A couple of months ago, I asked if I should contribute to the Scottish Parliament’s enquiry into video game tax breaks.
I decided to contribute, and sent in a submission explaining why I opposed them. You can read that submission (and a dozen others) at the Video Games in Scotland enquiry page.
Which is what made this letter that I received on Friday so extraordinary.
Inquiry: Video Games Industry in Scotland
8 October 2010
Dear Mr Lovell
Thank you for your written submission relating to the Committee’s inquiry.
Once submitted and accepted as evidence, written submissions become the property of the Committee (my emphasis), and it is up to the Committee to decide the manner and timing of its publication or to authorise publication. If you wish to make your submission available to the press or to publish it elsewhere you should contact me and I will put your request before the Committee.
The Committee normally, though not always, chooses to publish the written submissions it receives. Written submissions may be published at an early stage via the internet or published at a later stage (in hard copy or on the internet) alongside the Committee’s report and the record of public hearings. If witnesses are called to a public hearing, copies of their written submissions will usually be made available to press and public at the hearing, and will thereafter be treated as in the public domain.
Please be aware that publication will include publishing individual’s names, and any personal references which are contained in the submission. This information will be on the internet and will be searchable. However, contact details will be removed. Should you consider part or all of your submission to be private and confidential, please contact us immediately.
Alternatively, the Committee may choose to make the written submissions available through the Parliamentary Archives. Material already published elsewhere, which is simply sent to the Committee for information (referred to by the Committee as ‘background papers’), will not normally be reprinted by the Committee.
I will ensure that you receive the press notices giving details of the inquiry’s progress, and a copy of the report and evidence once it is published.

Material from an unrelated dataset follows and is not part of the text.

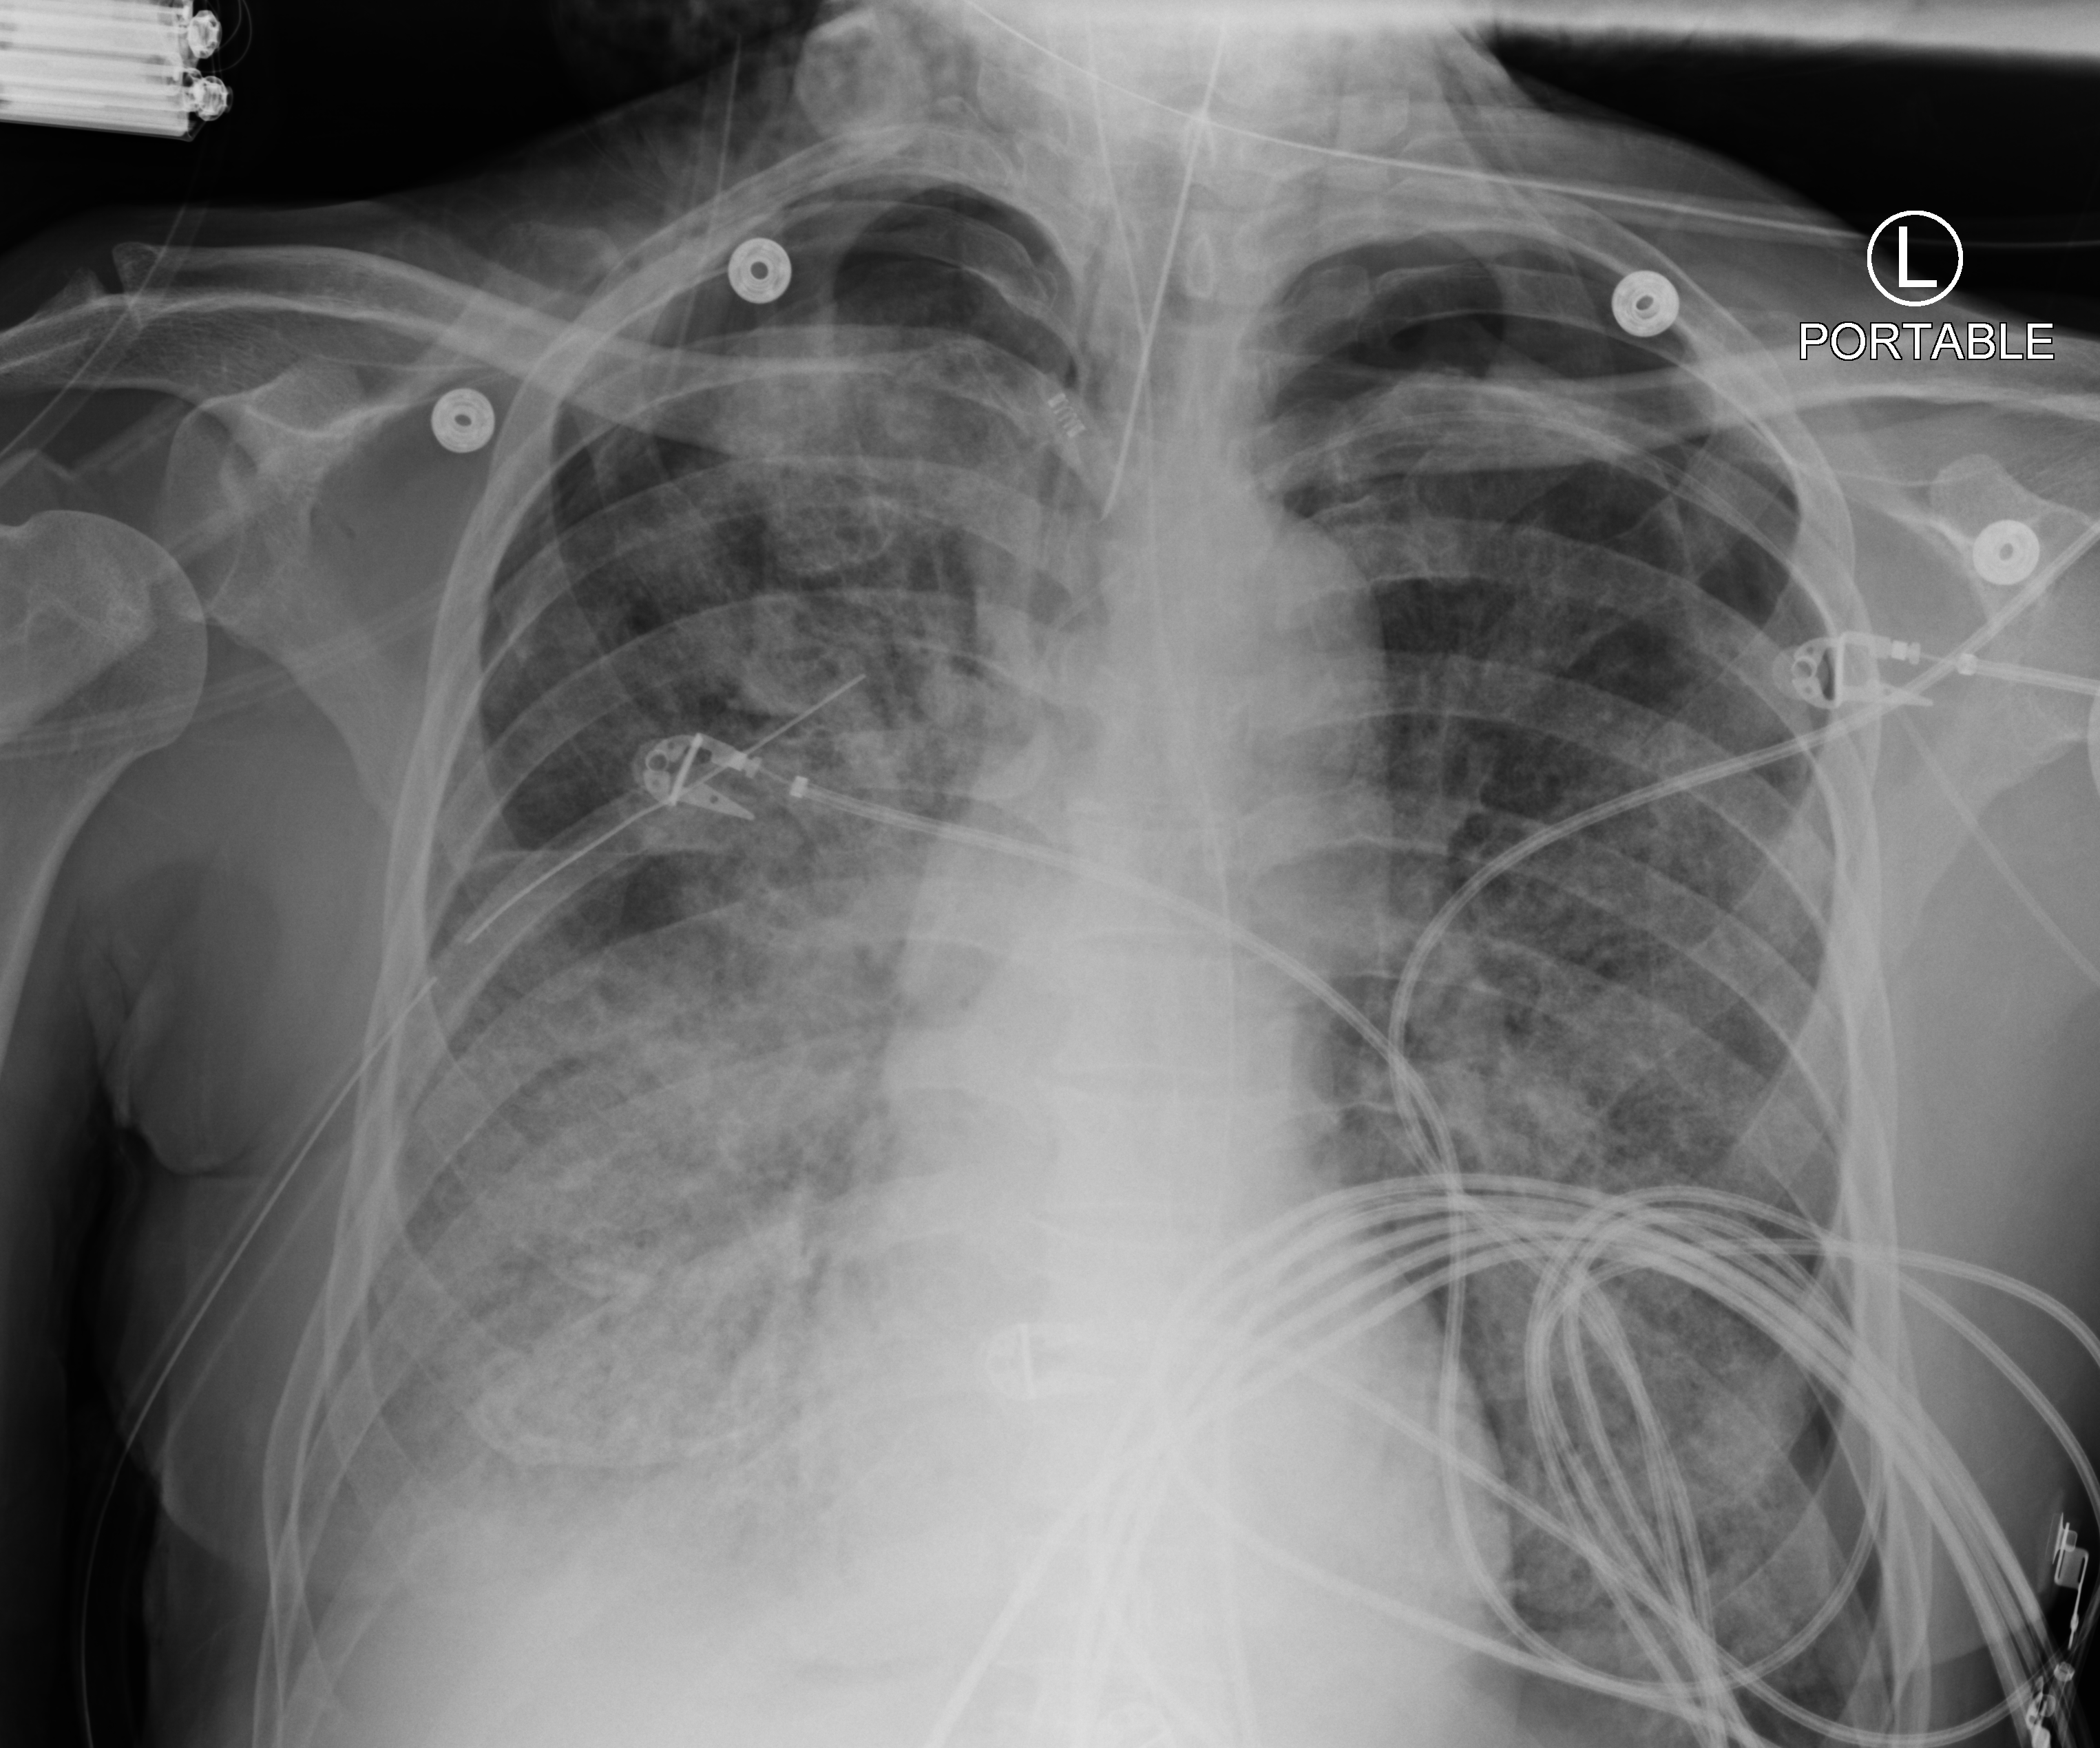
Portable chest radiograph; anteroposterior (AP) projection. Male patient hospitalised with COVID-19, age 60–74 years.
Hospital-stay facts (about this admission, not read from this image; timing relative to this image not recorded):
- mechanically ventilated during this hospital stay: yes
- other chronic lung disease (admission record): no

If you have any queries please do not hesitate to contact me.
I was totally gobsmacked. According to the Select Committee Assistant, simply by the act of sending an email to the Select Committee I automatically and irrevocably agree to assign my copyright to the Select Committee, such that they can prevent me from reusing my own work elsewhere.
That can’t be right.
Nowhere on the page where the Enquiry asked for evidence did they say that this was the case. Nowhere in the Copyright section on the website does it say this is the case. I submitted my proposal via email, so I can’t have been caught by what Dr Ben Goldace calls Bogus Agreements in a web form that I inadvertently accepted.
I don’t believe anyone should have the right to retrospectively declare that they own my copyright. I’ve written to the Select Committee to confirm if that’s what they really mean.
But what do you think? Is my interpretation right?